If you are beginning a farm dream with your loved one, I don’t want you to end up in this situation. If you are trying to create a dream without pure communication between you and your partner, it can easily become a nightmare. I have my own issues, my wife has hers, but in terms of us making sense of this life we have lived together, this dream we have pursued together, without an open line of communication, it will all fall apart. If you are not on the same page about your vision and values, at some point they will split apart. You can’t be truly together unless you share yourself 100%, you have to bare your soul, and if your partner can do the same, there is a chance.
Airing dirty laundry is not something I will do here. I am more interested in the lessons to be learned, and the steps to take to grow and evolve. I’m not going to bitch and moan.
I don’t believe there is anybody at fault here in this situation. As human beings we’re all fucked up, to paraphrase the Buddha. For a long while I blamed myself and beat myself up emotionally. But that doesn’t help me grow and evolve into the next stage, and it isn’t particularly pleasant for anybody else around me for that matter. So I would simply like to acknowledge this new turn of events and move on. Everybody has questions but I don’t have many answers, other than a bit of advice. Truly open yourself up to your partner, and if they accept exactly who you are right now, that is true love. It can be romantic, it can be platonic, whatever your relationship is, openess and acceptance is key. How can their be love without those things?
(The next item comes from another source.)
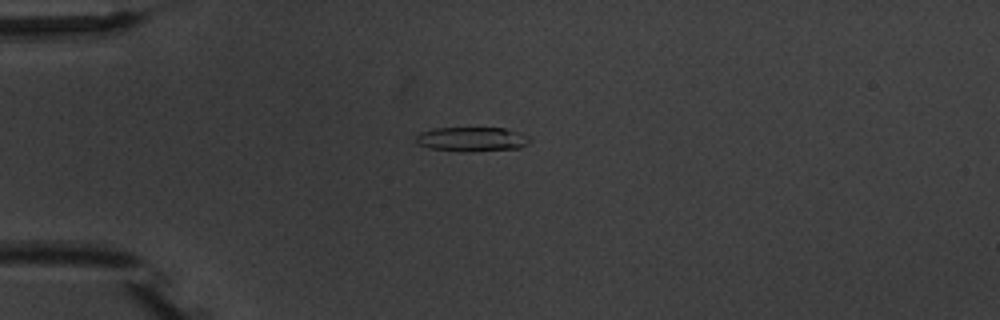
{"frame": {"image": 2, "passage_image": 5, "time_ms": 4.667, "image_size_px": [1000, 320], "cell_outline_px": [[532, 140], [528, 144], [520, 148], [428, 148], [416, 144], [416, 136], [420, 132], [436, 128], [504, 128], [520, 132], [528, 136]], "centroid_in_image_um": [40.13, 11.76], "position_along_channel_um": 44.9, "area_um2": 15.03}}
So on this my 37th birthday, my nugget of wisdom forged from the fires of dukkha is to stay open. Don’t close off when the going gets tough. Don’t construct a shell when you feel the need for protection. Stay true to yourself, and be open about what you want and need. Otherwise how the hell can anyone know those things? We may think we are transparent, but in fact we are all mysteries to one another. Unlike the other beasts that roam the planet, we have language that we can use to try and translate the mystery that is I to the mystery that is you. That is a gorgeous beautiful thing about being alive.
After I received those divorce papers, my first piglets were born. Rain poured and wind raged the night after they were born, but with a sold roof and plenty of bedding, along with the warmth and protection of their mother, all five piglets survived and are healthy right now. In fact, they are roaming all over the place already. All endings are sad, but with each we find a new beginning.
Take care of yourselves. Don’t forget to breathe and smell the air.